Almost 30 million people across the world are currently living in slavery, new research shows.
The findings come from the first annual Global Slavery Index released by the Walk Free Foundation, a movement working to end modern slavery, which looked at freedom-depriving practices including slavery, forced labor, debt bondage, human trafficking and child marriage in 162 countries.

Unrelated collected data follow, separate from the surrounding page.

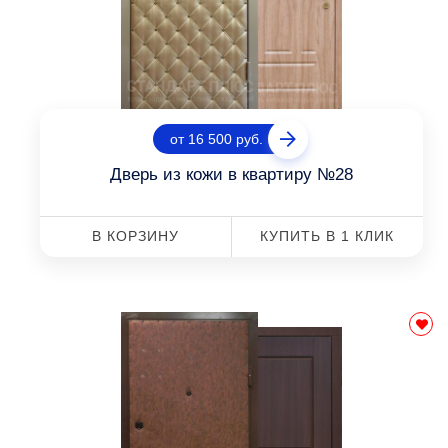
от 16 500 руб.
Дверь из кожи в квартиру №28
В КОРЗИНУ
КУПИТЬ В 1 КЛИК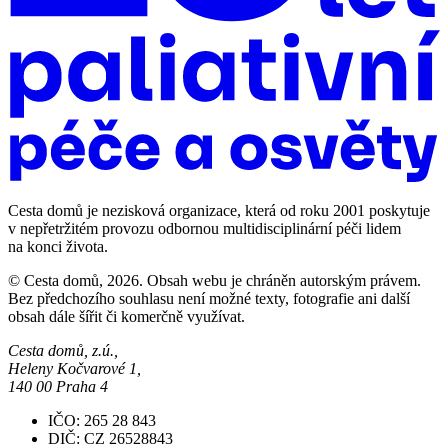
Cesta domů je nezisková organizace, která od roku 2001 poskytuje
v nepřetržitém provozu odbornou multidisciplinární péči lidem
na konci života.
© Cesta domů, 2026. Obsah webu je chráněn autorským právem.
Bez předchozího souhlasu není možné texty, fotografie ani další
obsah dále šířit či komerčně využívat.
Cesta domů, z.ú.,
Heleny Kočvarové 1,
140 00 Praha 4
IČO: 265 28 843
DIČ: CZ 26528843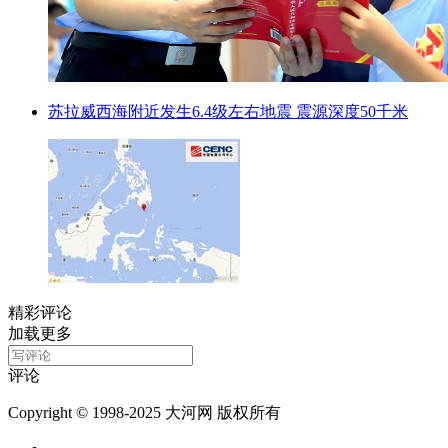
苏拉威西海附近发生6.4级左右地震 震源深度50千米
精彩评论
加载更多
评论
Copyright © 1998-2025 大河网 版权所有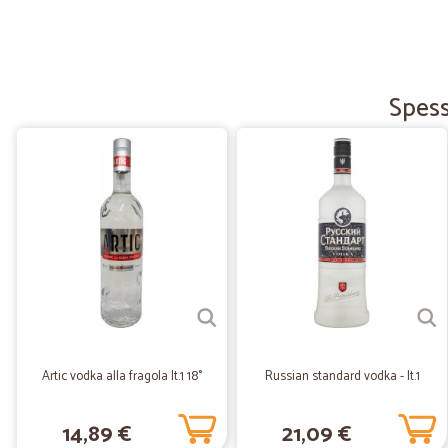
Spess
Artic vodka alla fragola lt.1 18°
Russian standard vodka - lt.1
14,89 €
21,09 €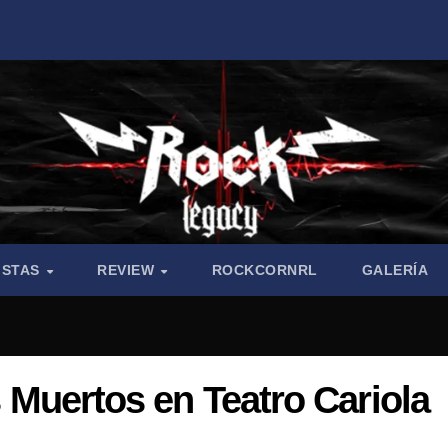
ISTAS
REVIEW
ROCKCORNRL
GALERÍA
es Muertos en Teatro Cariola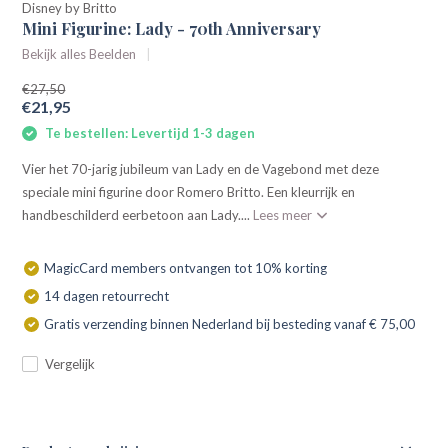
Disney by Britto
Mini Figurine: Lady - 70th Anniversary
Bekijk alles Beelden
€27,50
€21,95
Te bestellen: Levertijd 1-3 dagen
Vier het 70-jarig jubileum van Lady en de Vagebond met deze
speciale mini figurine door Romero Britto. Een kleurrijk en
handbeschilderd eerbetoon aan Lady....
Lees meer
MagicCard members ontvangen tot 10% korting
14 dagen retourrecht
Gratis verzending binnen Nederland bij besteding vanaf € 75,00
Vergelijk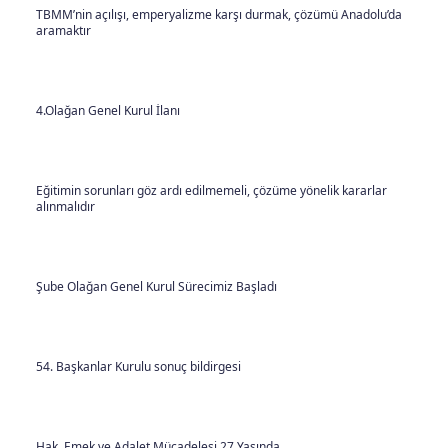
TBMM’nin açılışı, emperyalizme karşı durmak, çözümü Anadolu’da
aramaktır
4.Olağan Genel Kurul İlanı
Eğitimin sorunları göz ardı edilmemeli, çözüme yönelik kararlar
alınmalıdır
Şube Olağan Genel Kurul Sürecimiz Başladı
54. Başkanlar Kurulu sonuç bildirgesi
Hak, Emek ve Adalet Mücadelesi 27 Yaşında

The countries that topped the index with the highest prevalence of slavery are Mauritania, Haiti and Pakistan. The Index shows that within Mauritania’s population of 3.8 million, as many as 160,000 people are enslaved, giving it “the highest proportion of people in slavery in the world,” the Index states. In Haiti, high levels of child marriage and human trafficking from the nation helped bring it to the dubious number two spot in terms of slavery prevalence, but it is also due to the “deeply entrenched practices of child slavery (the restavek system).” As restaveks, as many as half a million children are exploited as they serve as domestic help for wealthier families and may “suffer the cruelest form of neglect – denied food, water, a bed to sleep in and constant physical and emotional abuse.” Those who run away to escape the abuse may end up trafficked and forced into begging or sexual exploitation.

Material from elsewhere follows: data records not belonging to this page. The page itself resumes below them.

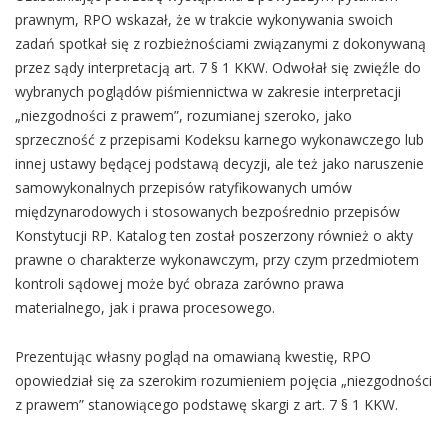
prawnym, RPO wskazał, że w trakcie wykonywania swoich
zadań spotkał się z rozbieżnościami związanymi z dokonywaną
przez sądy interpretacją art. 7 § 1 KKW. Odwołał się zwięźle do
wybranych poglądów piśmiennictwa w zakresie interpretacji
„niezgodności z prawem”, rozumianej szeroko, jako
sprzeczność z przepisami Kodeksu karnego wykonawczego lub
innej ustawy będącej podstawą decyzji, ale też jako naruszenie
samowykonalnych przepisów ratyfikowanych umów
międzynarodowych i stosowanych bezpośrednio przepisów
Konstytucji RP. Katalog ten został poszerzony również o akty
prawne o charakterze wykonawczym, przy czym przedmiotem
kontroli sądowej może być obraza zarówno prawa
materialnego, jak i prawa procesowego.
Prezentując własny pogląd na omawianą kwestię, RPO
opowiedział się za szerokim rozumieniem pojęcia „niezgodności
z prawem” stanowiącego podstawę skargi z art. 7 § 1 KKW.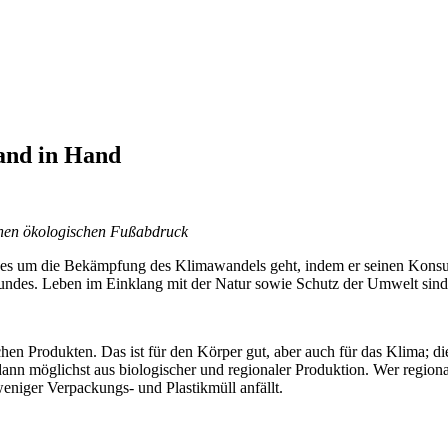
and in Hand
inen ökologischen Fußabdruck
enn es um die Bekämpfung des Klimawandels geht, indem er seinen Kons
undes. Leben im Einklang mit der Natur sowie Schutz der Umwelt sind 
en Produkten. Das ist für den Körper gut, aber auch für das Klima; die
dann möglichst aus biologischer und regionaler Produktion. Wer regio
eniger Verpackungs- und Plastikmüll anfällt.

Following Mauritania, Haiti and Pakistan on the top ten list of countries with the highest prevalence of modern slavery are India, Nepal, Moldova, Benin, Côte d’Ivoire, The Gambia and Gabon.
In terms of highest absolute numbers of people in slavery, India tops the list, with as many as 14,700,000 people enslaved. “India exhibits the full spectrum of different forms of modern slavery, from severe forms of inter-generational bonded labor across various industries to the worst forms of child labor, commercial sexual exploitation, and forced and servile marriage,” the Index states.